## start DATASET ROWS

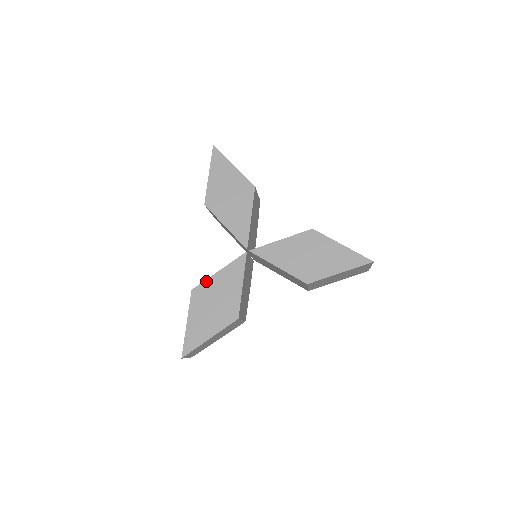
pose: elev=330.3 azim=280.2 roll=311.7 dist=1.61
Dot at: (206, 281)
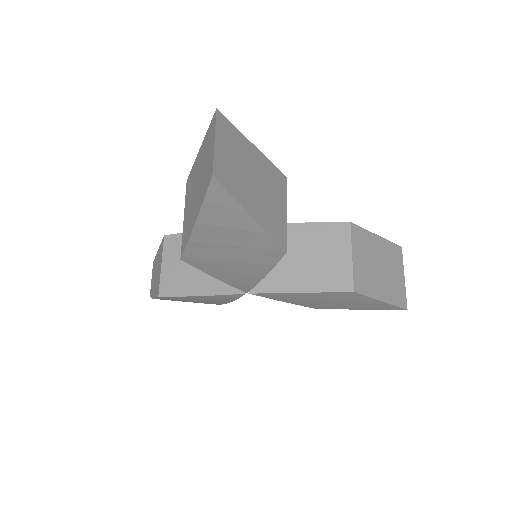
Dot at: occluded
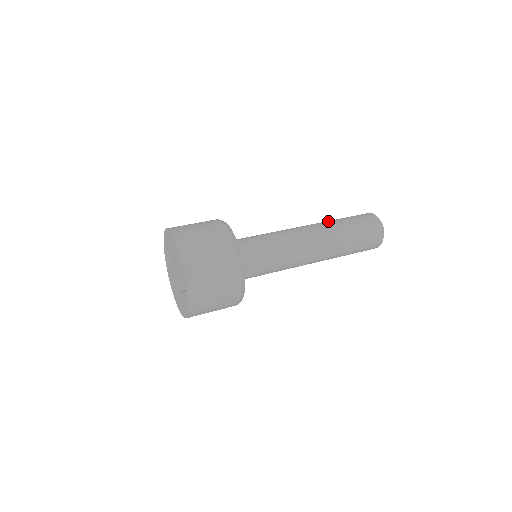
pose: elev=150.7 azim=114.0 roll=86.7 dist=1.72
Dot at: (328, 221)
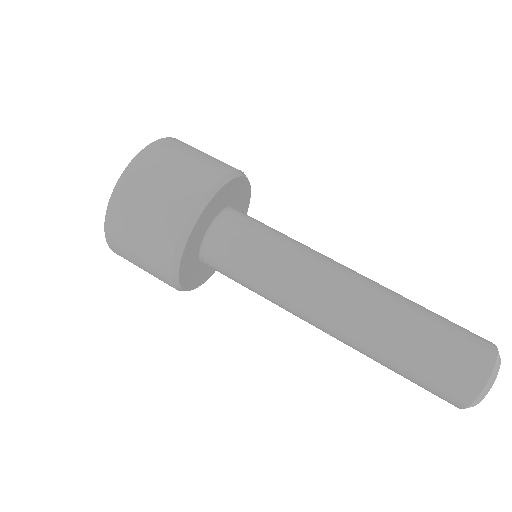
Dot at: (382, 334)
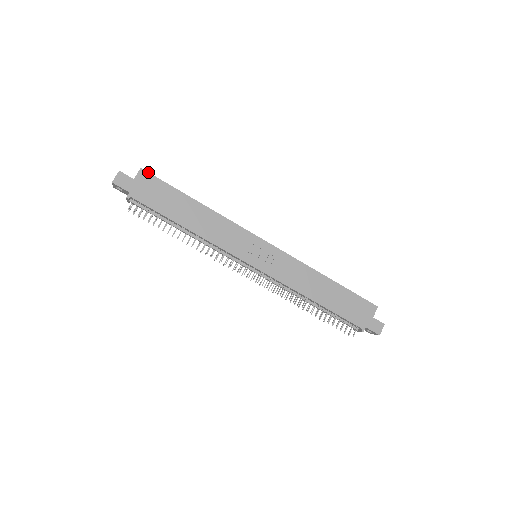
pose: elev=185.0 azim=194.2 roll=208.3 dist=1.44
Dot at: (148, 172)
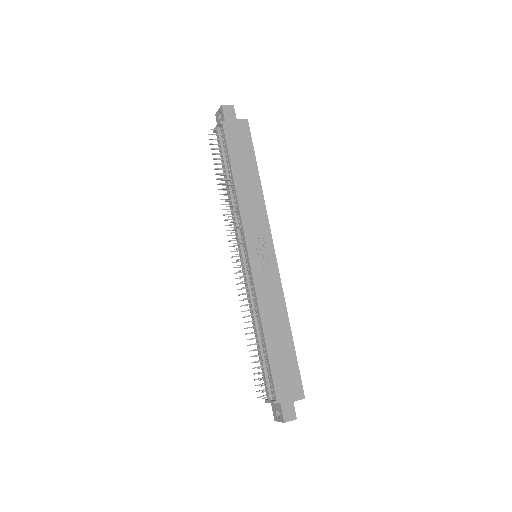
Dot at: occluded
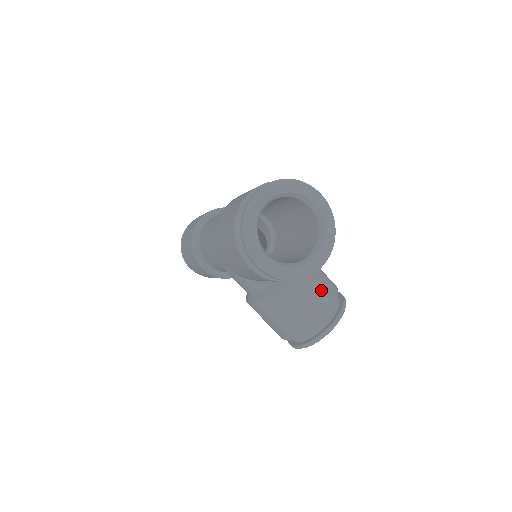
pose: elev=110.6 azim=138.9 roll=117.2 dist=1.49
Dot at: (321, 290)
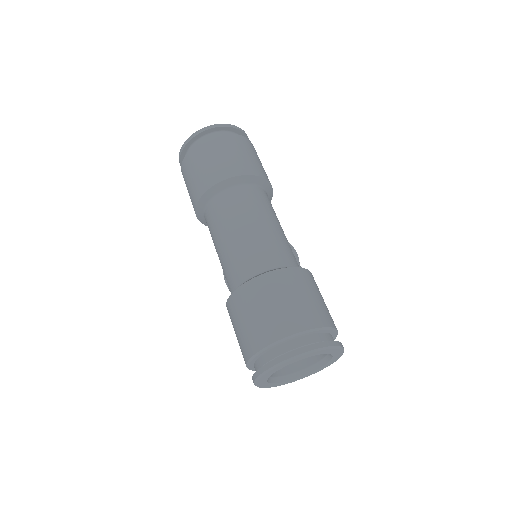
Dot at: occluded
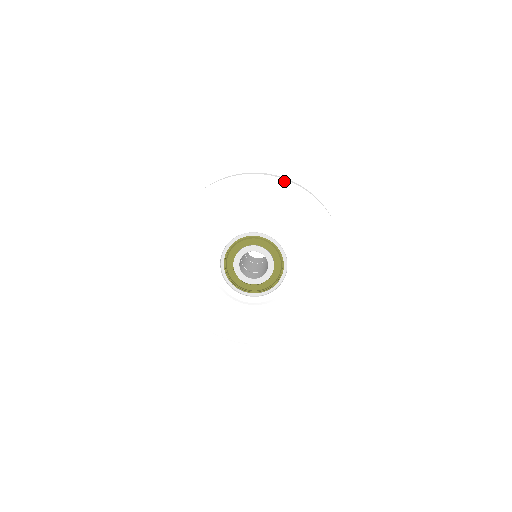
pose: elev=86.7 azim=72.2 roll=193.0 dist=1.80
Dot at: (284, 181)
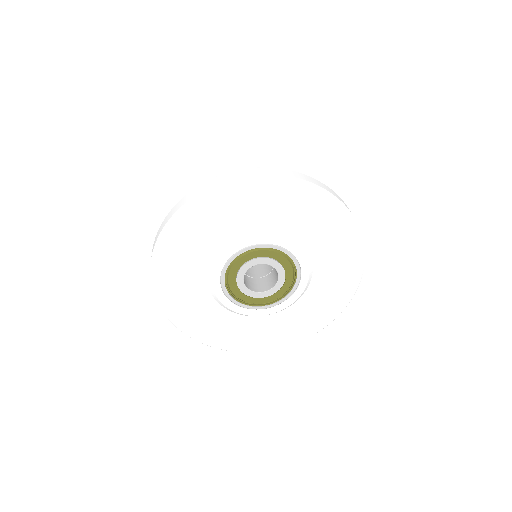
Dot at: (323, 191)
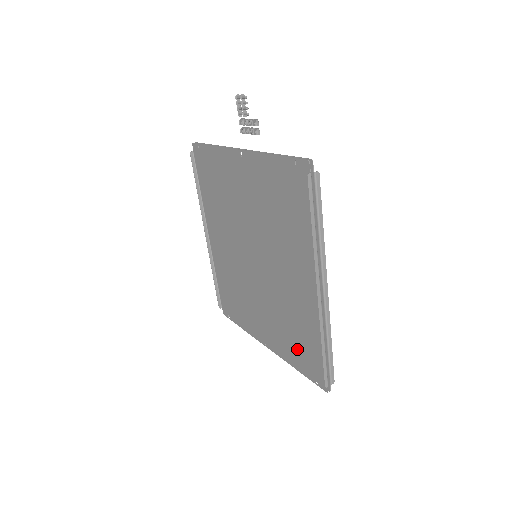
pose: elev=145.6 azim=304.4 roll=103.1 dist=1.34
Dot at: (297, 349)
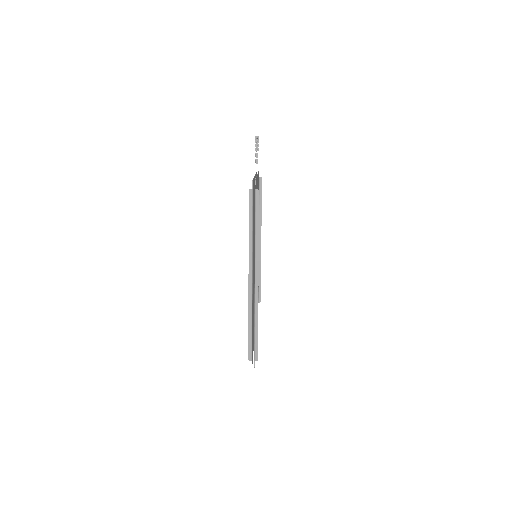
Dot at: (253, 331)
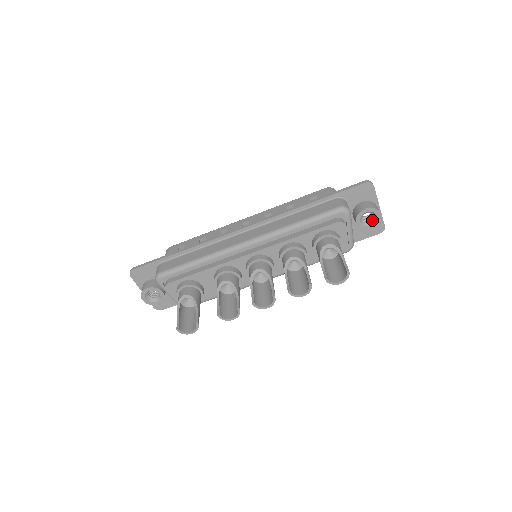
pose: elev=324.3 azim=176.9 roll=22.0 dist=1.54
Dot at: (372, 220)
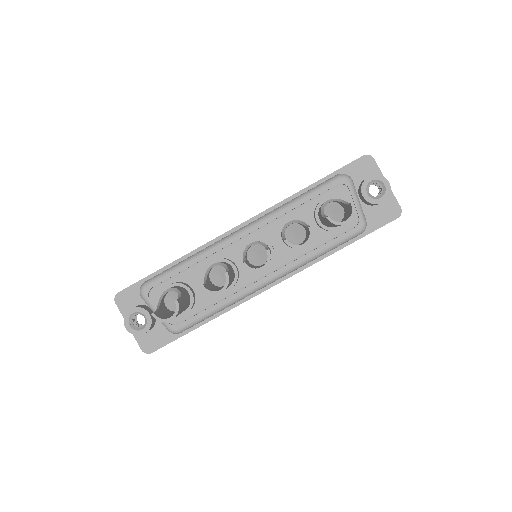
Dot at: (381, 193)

## end DATASET ROWS
## start DATASET ROWS

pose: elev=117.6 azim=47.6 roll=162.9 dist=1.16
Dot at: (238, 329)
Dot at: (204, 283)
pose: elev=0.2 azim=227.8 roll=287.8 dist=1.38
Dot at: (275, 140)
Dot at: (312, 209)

## end DATASET ROWS

* [WRITTEN TASK] Retype every line from the one containing "pose: elev=145.6 azim=304.4" down to the one containing "Dot at: (381, 193)", both ends included. Leave the pictures out.

* [THE COMPLETED TASK]
pose: elev=145.6 azim=304.4 roll=103.1 dist=1.34
Dot at: (297, 349)
Dot at: (253, 331)
pose: elev=324.3 azim=176.9 roll=22.0 dist=1.54
Dot at: (372, 220)
Dot at: (381, 193)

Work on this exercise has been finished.